I've run into a different interpretation of this rule with my party. Some feel that we should be measuring from the edge of one square to the far side of the other.
They say that two adjacent characters are 5 ft. apart (so that one can reach the far end of the other one's square for game effects).

And therefore "30 ft. apart" is twenty to twenty-five ft. of distance between them, depending on if you have to pay the extra diagonal to reach the back of one of the squares.

My explanation is lacking, so perhaps just plot it out on a piece of graph paper or bit of map to see what they're getting at.

Some are also looking to apply the same logic in other areas, such as jumping... so jumping from your current square past a 5' pit to the square beyond is a 10' leap... 15' if you have to go diagonally.

This isn't a slam, just me not being fully in agreement. Thoughts?


Kirk wrote:

I've run into a different interpretation of this rule with my party. Some feel that we should be measuring from the edge of one square to the far side of the other.

They say that two adjacent characters are 5 ft. apart (so that one can reach the far end of the other one's square for game effects).

And therefore "30 ft. apart" is twenty to twenty-five ft. of distance between them, depending on if you have to pay the extra diagonal to reach the back of one of the squares.

My explanation is lacking, so perhaps just plot it out on a piece of graph paper or bit of map to see what they're getting at.

Some are also looking to apply the same logic in other areas, such as jumping... so jumping from your current square past a 5' pit to the square beyond is a 10' leap... 15' if you have to go diagonally.

This isn't a slam, just me not being fully in agreement. Thoughts?

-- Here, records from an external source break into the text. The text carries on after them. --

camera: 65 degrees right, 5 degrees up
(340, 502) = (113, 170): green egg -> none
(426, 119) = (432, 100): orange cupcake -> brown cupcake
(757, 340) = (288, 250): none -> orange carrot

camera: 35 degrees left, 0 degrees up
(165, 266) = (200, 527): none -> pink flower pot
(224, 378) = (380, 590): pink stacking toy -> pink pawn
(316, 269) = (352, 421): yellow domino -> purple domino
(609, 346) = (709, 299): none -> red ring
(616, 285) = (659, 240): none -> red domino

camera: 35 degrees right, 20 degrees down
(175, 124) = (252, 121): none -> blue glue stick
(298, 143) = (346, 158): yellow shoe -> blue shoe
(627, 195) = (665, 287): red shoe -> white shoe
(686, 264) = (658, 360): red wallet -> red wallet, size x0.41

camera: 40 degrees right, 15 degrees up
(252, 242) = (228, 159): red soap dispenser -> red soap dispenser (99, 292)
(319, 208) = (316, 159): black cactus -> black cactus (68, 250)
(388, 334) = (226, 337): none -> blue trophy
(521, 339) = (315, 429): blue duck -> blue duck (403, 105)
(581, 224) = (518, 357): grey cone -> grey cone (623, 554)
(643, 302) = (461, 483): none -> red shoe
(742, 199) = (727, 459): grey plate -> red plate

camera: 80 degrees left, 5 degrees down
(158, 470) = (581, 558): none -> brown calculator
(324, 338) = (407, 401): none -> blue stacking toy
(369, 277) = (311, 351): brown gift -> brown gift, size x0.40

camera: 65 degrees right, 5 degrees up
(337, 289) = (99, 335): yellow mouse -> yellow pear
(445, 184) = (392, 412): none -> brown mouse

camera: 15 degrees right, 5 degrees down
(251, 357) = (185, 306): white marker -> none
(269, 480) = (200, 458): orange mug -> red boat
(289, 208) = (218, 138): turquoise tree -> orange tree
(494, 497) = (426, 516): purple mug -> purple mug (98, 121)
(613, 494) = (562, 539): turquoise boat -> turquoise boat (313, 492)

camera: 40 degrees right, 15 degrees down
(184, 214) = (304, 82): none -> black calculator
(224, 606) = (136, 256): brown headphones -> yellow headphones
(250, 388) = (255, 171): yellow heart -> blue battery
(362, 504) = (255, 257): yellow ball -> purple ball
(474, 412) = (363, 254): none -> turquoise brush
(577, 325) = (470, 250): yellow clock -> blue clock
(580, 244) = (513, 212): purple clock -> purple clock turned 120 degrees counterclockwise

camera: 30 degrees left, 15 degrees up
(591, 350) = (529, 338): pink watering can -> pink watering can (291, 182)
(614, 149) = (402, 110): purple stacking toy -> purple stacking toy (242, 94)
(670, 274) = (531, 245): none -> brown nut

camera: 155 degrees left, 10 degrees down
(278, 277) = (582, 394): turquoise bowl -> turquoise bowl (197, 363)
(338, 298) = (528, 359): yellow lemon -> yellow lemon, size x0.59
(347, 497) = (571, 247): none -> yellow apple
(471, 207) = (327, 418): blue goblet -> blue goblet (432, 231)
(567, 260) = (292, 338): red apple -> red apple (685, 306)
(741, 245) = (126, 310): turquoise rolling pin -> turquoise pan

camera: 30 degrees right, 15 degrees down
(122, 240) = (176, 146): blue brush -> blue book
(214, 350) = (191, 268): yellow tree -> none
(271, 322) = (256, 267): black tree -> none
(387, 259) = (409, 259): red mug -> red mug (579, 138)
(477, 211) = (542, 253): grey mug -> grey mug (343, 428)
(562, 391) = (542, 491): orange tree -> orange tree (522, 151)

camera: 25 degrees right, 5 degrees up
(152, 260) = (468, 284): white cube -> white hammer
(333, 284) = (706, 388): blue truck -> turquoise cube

Pick any one target. He is 0' distance from himself. All squares adjacent to him are 5' distant from him. Two squares out are 10' (if horizontal/vertical) or 15' (if diagonal). Continue in this manner till you hit 30' - 6 squares in a straight vertical/horizontal line or 4 squares if all squares are diagonal. All of these are 30' from the target. Any square beyond these distances is more than 30'. This will result in 25' of squares between (but not including) two targets.